Like remote attestation in general, PATs has been criticised for its potential to limit competition and innovation, and degrade the user experience of those using incompatible systems.

User presence tests

User presence tests are challenges that require the user to demonstrate their presence by physically interacting with a secure hardware device, such as a Yubikey or the fingerprint reader on a smartphone. This may be as close as we can get to verifying that a human is performing a particular action.

To defeat these tests, an attacker would need to operate a click farm with many such devices, and automate their use through low-paid workers or robots. This is expensive and difficult to scale; especially when the number of operations performed in a given time frame is limited.

Cryptographic Attestation of Personhood

The Cryptographic Attestation of Personhood (CAP) is a novel, privacy-preserving, user presence test, and the only such protocol to be operational as of this writing. It leverages the WebAuthn standard, so it’s only available in Web browsers.

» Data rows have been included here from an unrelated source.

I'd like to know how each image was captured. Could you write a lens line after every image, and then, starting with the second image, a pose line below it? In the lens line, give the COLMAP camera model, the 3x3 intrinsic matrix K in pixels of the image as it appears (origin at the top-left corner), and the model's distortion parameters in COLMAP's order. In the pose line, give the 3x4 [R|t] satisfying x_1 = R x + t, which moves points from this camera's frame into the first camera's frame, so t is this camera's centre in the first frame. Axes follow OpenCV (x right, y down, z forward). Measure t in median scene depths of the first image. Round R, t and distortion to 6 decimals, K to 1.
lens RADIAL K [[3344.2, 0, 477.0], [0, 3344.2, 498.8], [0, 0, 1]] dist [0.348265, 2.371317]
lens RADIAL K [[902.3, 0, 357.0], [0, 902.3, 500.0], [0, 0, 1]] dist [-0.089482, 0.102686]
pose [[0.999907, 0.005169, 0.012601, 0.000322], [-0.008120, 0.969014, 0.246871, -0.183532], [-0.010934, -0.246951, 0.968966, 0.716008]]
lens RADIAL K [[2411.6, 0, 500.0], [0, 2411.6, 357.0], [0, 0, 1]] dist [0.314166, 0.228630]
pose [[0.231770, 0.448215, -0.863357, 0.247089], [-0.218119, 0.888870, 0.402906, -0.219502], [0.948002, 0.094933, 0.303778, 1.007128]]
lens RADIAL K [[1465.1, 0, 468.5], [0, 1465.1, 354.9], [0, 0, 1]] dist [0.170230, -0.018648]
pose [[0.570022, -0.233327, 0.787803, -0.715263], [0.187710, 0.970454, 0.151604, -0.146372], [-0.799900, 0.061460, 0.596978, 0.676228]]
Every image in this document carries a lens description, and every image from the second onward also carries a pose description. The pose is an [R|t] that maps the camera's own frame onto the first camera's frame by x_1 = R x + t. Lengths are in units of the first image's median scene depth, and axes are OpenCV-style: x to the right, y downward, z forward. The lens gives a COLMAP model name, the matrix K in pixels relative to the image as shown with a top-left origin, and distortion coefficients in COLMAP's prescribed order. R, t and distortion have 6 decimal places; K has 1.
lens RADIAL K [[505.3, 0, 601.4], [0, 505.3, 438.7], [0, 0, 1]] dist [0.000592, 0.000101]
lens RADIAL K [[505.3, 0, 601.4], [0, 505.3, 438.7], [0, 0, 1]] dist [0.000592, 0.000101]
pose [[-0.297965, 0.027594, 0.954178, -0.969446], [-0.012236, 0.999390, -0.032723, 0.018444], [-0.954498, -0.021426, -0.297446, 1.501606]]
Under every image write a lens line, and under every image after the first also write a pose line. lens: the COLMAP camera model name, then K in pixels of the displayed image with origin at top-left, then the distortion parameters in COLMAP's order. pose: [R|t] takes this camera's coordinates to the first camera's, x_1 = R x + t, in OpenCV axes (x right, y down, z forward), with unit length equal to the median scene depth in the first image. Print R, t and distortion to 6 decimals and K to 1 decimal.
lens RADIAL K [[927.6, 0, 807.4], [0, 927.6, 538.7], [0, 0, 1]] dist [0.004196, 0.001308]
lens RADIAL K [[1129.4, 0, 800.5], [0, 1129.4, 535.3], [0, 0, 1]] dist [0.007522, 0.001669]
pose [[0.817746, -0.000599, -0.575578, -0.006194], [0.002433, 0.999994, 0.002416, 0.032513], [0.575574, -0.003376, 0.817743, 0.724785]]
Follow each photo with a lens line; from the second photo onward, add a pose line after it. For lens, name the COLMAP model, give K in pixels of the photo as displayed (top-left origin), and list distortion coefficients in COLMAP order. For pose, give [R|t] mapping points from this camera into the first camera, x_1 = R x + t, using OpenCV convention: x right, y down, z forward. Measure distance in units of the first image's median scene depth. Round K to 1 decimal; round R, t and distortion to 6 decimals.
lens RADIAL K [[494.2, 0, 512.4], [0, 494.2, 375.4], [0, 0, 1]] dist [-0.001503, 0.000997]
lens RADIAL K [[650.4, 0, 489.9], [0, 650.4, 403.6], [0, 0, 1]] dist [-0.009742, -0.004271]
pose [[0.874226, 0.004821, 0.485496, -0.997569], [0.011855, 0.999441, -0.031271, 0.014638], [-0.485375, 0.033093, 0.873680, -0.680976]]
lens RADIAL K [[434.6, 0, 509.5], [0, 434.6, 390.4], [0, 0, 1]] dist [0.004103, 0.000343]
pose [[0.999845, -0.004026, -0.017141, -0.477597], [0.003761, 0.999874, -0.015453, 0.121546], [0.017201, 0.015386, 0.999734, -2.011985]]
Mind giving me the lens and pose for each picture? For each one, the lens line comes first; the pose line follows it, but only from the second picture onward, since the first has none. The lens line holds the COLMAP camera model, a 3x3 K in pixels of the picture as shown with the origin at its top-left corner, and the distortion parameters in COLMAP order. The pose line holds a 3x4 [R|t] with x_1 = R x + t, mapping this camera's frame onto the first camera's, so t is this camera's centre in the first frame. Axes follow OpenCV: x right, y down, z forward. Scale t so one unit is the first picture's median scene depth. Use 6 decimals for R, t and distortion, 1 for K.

CAP is currently only supported by Cloudflare, but they’ve made the core of the protocol available as an open source library.

A proof of concept of a click farm to defeat CAP has been documented, highlighting the difficulty of scaling such an operation.

User presence tests in native apps

There’s currently no turnkey solution for user presence tests in native apps. However, it should be possible to create a version of CAP that doesn’t use WebAuthn.

Proof of Personhood

Proof of Personhood (PoP) is, in theory, the ultimate form of humanity verification. In practice, the reliability of each solution is determined by the quality of the signals used (e.g. biometrics, government-issued id documents, social connections).

PoP is simply mentioned here for completeness, but we strongly advise against using any PoP solution to mitigate DDoS attacks. Whilst promising, this field isn’t mature enough, lacks any meaningful adoption, and its flagship solution poses significant privacy concerns.